Of course, simple logic tells us that because the Legislature didn't poop the diaper for two years in row doesn't mean members deserve bonuses. If anything, their actions remind us how much they've been overpaid going back nearly to the last time they got a raise, in 1999. Maybe we should start a class-action suit to get our money back.
What New Yorkers do not want to hear is any bleating about not having a raise in 13 years, or how insufficient the base pay of $79,500 might be. Legislators enjoy extremely generous benefits, pensions and built-in lulus that take the actual remuneration for most of them into the six-figure range.
All the while, out in the real world, a generation of workers has grown accustomed to stagnant wages, declining pensions and benefits, and having to take on second and third jobs to stay afloat.

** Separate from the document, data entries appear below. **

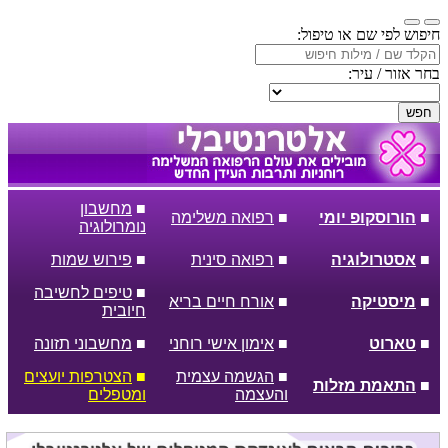
חיפוש לפי שם או טיפול:
בחר אזור / עיר:
חפש
■
מחשבון
■
הורוסקופ יומי
■
רפואה משלימה
נומרולוגיה
■
אסטרולוגיה
■
רפואה סינית
■
פירוש שמות
■
טיפים לחשיבה
■
מיסטיקה
■
אורח חיים בריא
חיובית
■
טארוט
■
אימון אישי רוחני
■
מחשבוני תזונה
■
הגשמה עצמית
■
הצטרפות יועצים
■
התאמת מזלות
והעצמה
ומטפלים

So what if legislators down in the city or ritzy suburbs have to take on their own second and third jobs? That's exactly what our Founding Fathers had in mind when they created a part-time Legislature. If the pay doesn't suit you, spare us your public service.
So, then, what strategies are we apt to see, however lame, to persuade us that those lovable legislators and state commissioners need pay raises?
Foremost will be the self-proclamation of success we've already witnessed, by the three suits in a room, grinning, beaming, backslapping. Lots and lots of photo ops. Collegiality equals smooth-running, and functional equals "give us more money." But don't look too closely at the actual legislation passed, from Tier VI retirement to teacher evaluations, which uniformly are more about show than substance.
Hide behind the skirts. As in the judicial skirts. State judges have finally gotten well-deserved pay raises, after being denied since 1999. Plus they have built-in escalators for the future. What they had to go through to get raises is a disgrace, and very much tied to the Legislature and a dismal political process. The final insult is to be used as a justification and leverage for legislative pay raises.
Bundling. A Planet Albany favorite. In this variation, tie something the public approves of to something deeply unpopular, then make it appear you can't have one without the other. Here comes an increase in the minimum wage.
A recent Quinnipiac University poll shows more than 70 percent of New Yorkers are in favor of raising the minimum wage from $7.25 to $8.50 an hour. Even some business interests are for it, if the increase can be phased in. Senate Republicans aren't slamming the door on the idea, either.
Interestingly, a Siena College poll in February revealed the public's distaste for legislative pay raises topped the seven in ten mark. Now that the pay raises and a minimum wage increase are increasingly in the news, I suspect there will be more polls on both. Although I doubt the public responses will shift much, in spite of the supposed "productive" session. But how active and adamant the attempt is to wedge through Legislative pay raises will very much have to do with how you feel about it, whether in June or after the election, when action or lack of it is most likely to occur.